====== INFORMATION SHOWN
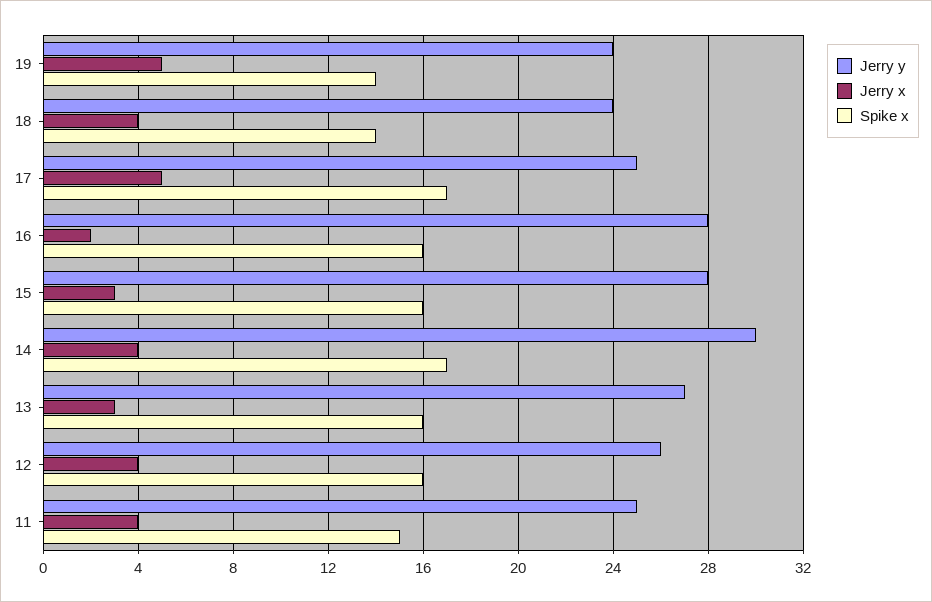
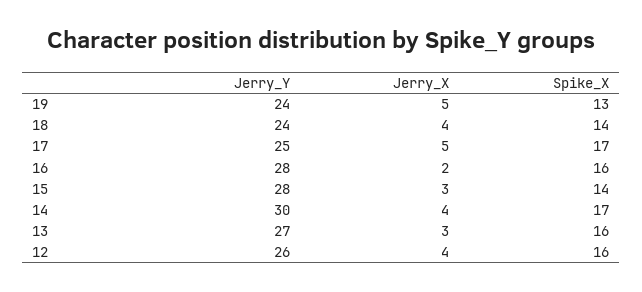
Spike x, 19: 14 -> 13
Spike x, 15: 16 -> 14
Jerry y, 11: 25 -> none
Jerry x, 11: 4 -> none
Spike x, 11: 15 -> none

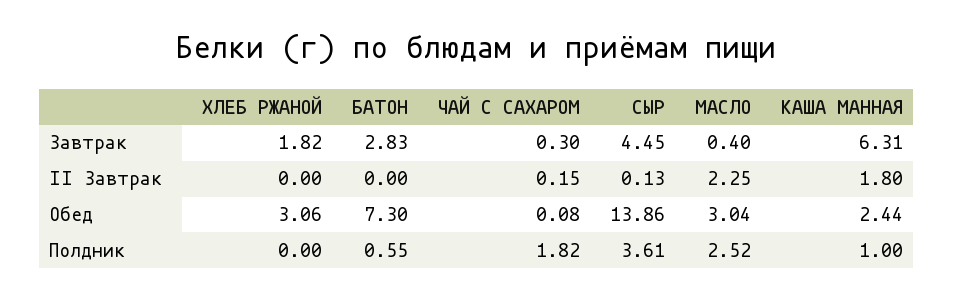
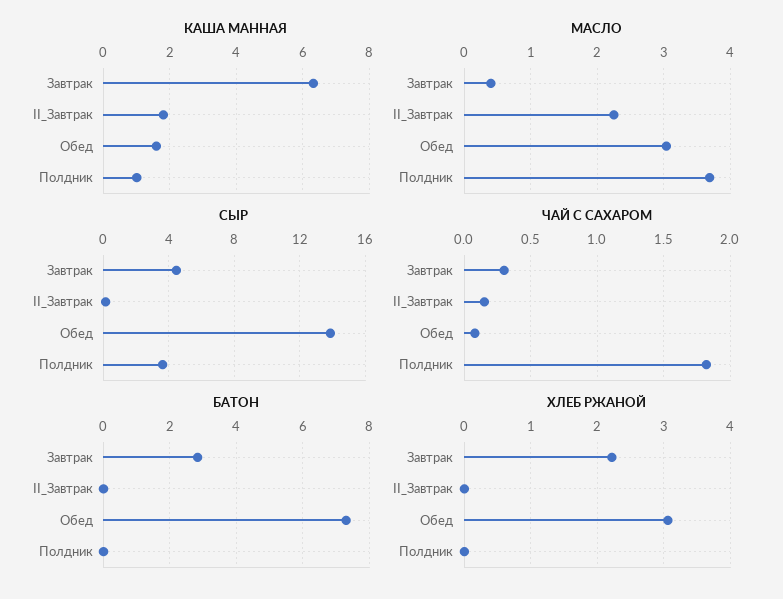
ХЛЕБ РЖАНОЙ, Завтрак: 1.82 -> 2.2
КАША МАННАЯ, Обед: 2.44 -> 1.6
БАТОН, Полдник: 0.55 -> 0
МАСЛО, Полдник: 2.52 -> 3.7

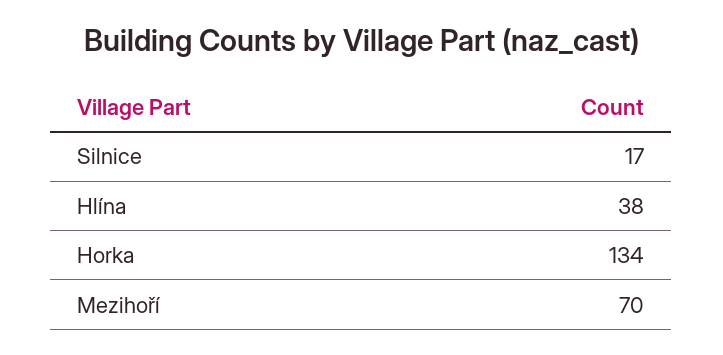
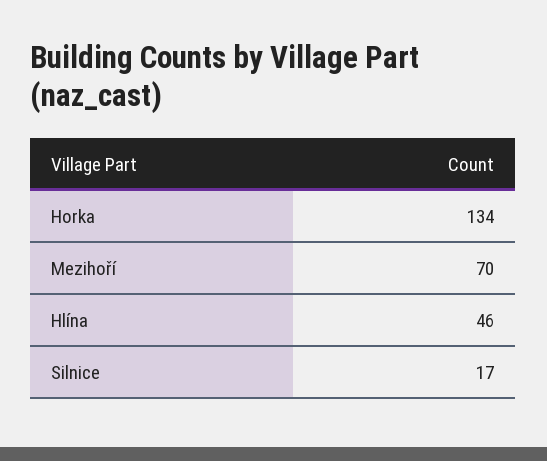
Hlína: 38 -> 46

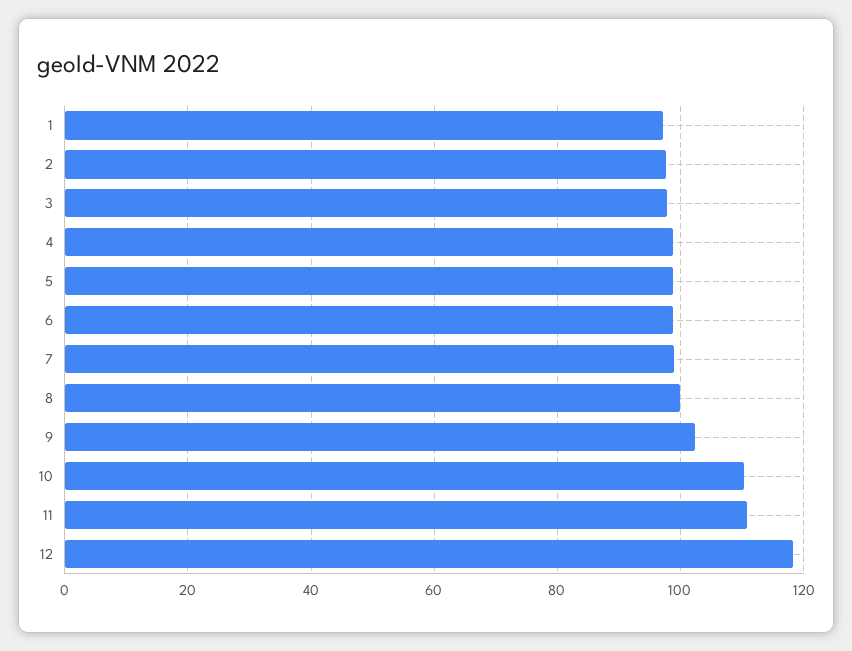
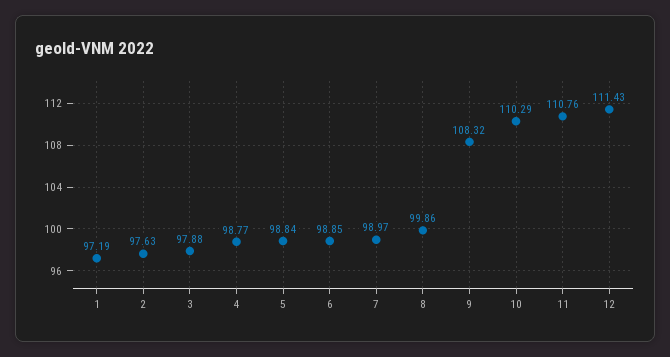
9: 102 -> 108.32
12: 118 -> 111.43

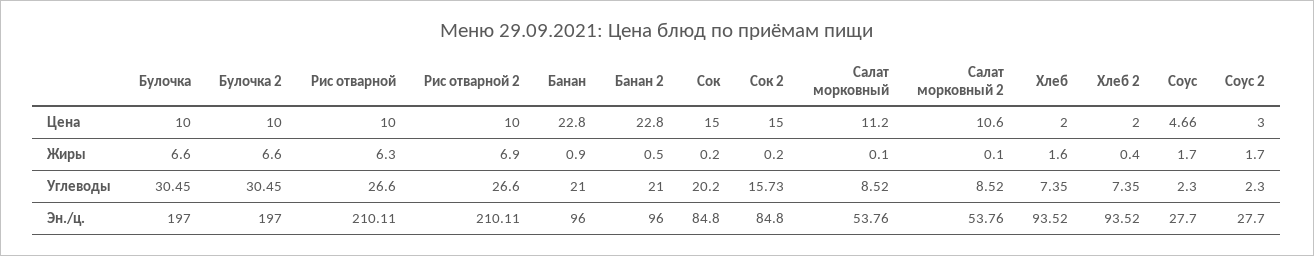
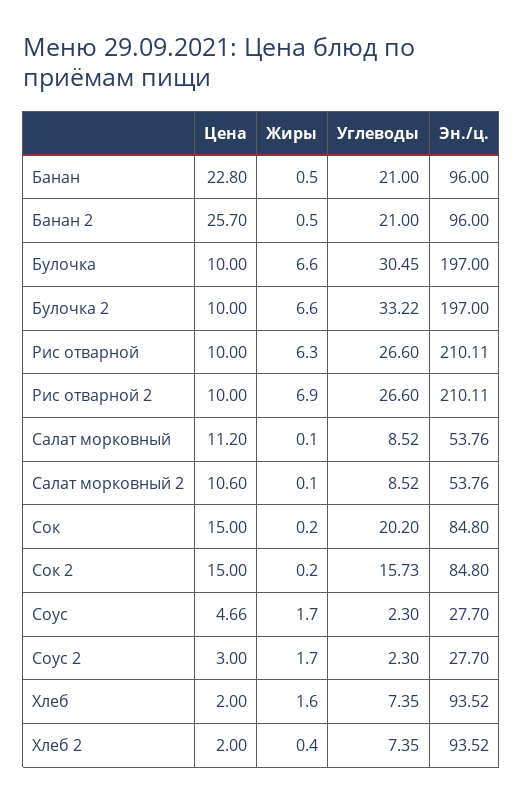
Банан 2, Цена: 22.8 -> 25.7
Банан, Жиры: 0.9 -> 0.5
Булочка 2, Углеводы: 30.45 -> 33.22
============
====== INFORMATION SHOWN
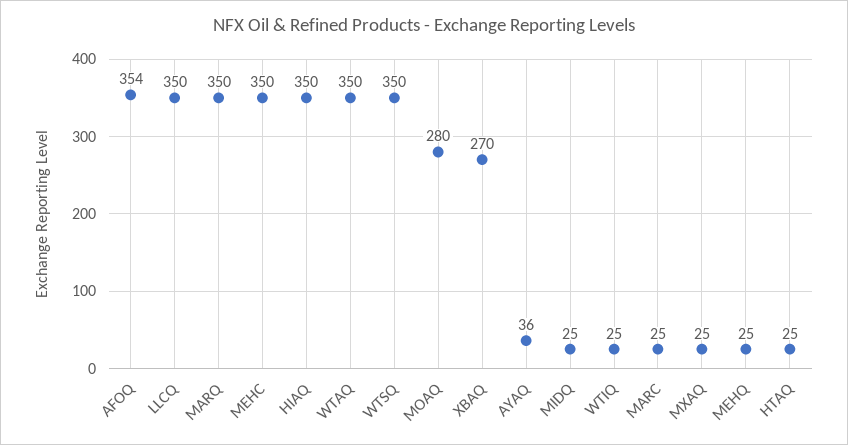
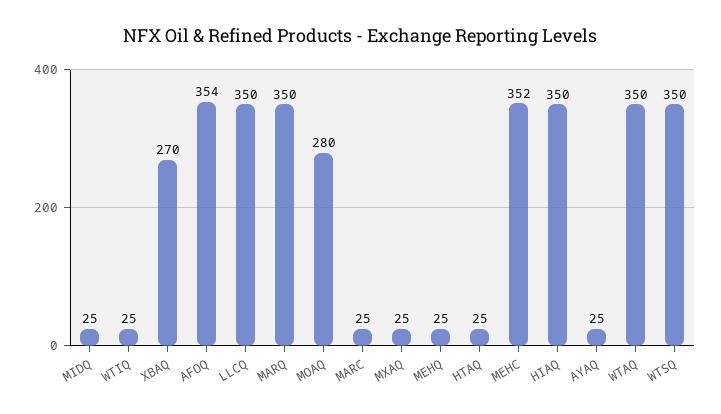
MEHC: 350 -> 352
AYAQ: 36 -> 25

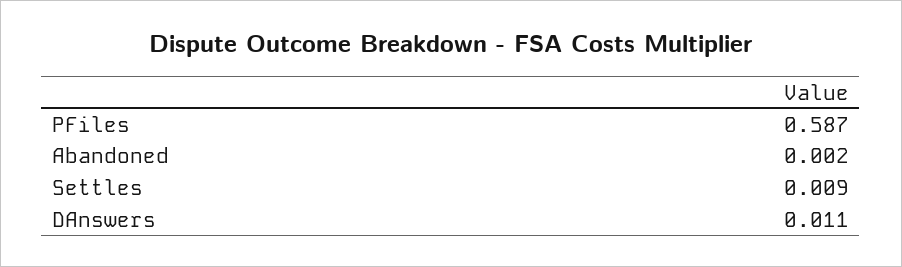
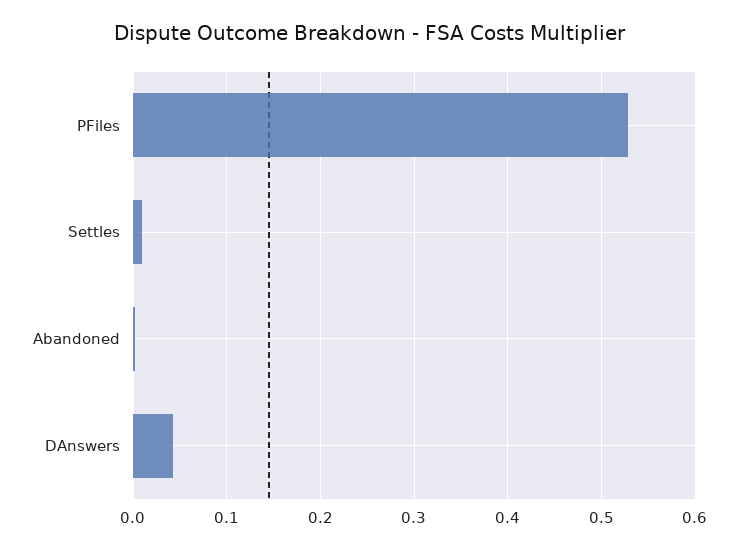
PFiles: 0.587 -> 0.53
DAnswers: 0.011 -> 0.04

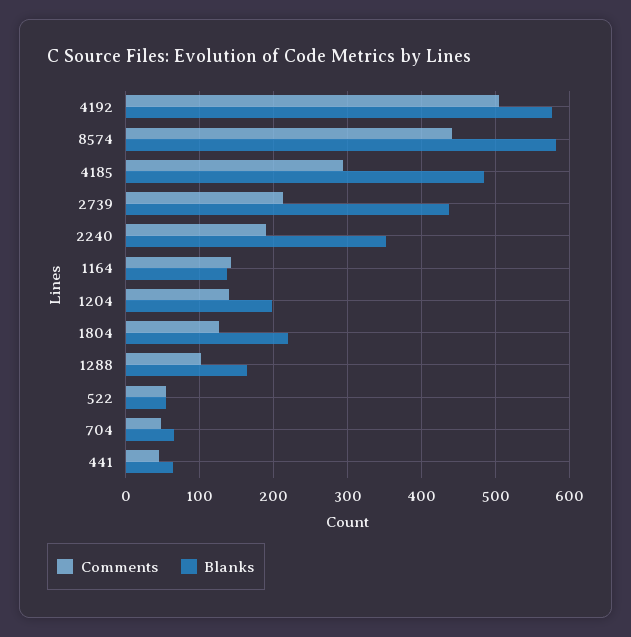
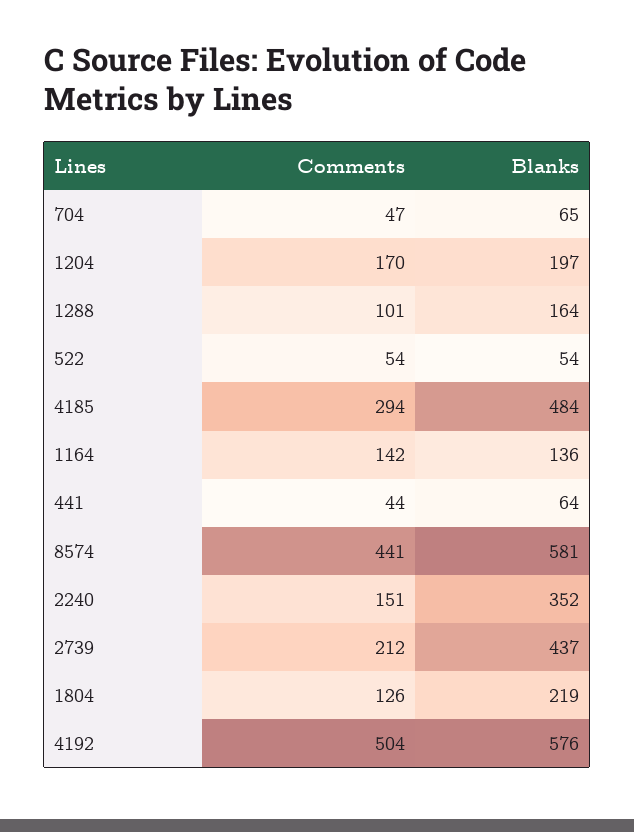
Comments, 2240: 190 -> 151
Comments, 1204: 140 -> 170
============
> INSTRUCTIONS TO FOLLOW: Produce an exact reproduction of the listing above, limited to the lines starting at the line with "Spike x, 15: 16 -> 14" and ending at the line with "Булочка 2, Углеводы: 30.45 -> 33.22", both kept, with every picture left out.

> EXERCISE OUTPUT:
Spike x, 15: 16 -> 14
Jerry y, 11: 25 -> none
Jerry x, 11: 4 -> none
Spike x, 11: 15 -> none

ХЛЕБ РЖАНОЙ, Завтрак: 1.82 -> 2.2
КАША МАННАЯ, Обед: 2.44 -> 1.6
БАТОН, Полдник: 0.55 -> 0
МАСЛО, Полдник: 2.52 -> 3.7

Hlína: 38 -> 46

9: 102 -> 108.32
12: 118 -> 111.43

Банан 2, Цена: 22.8 -> 25.7
Банан, Жиры: 0.9 -> 0.5
Булочка 2, Углеводы: 30.45 -> 33.22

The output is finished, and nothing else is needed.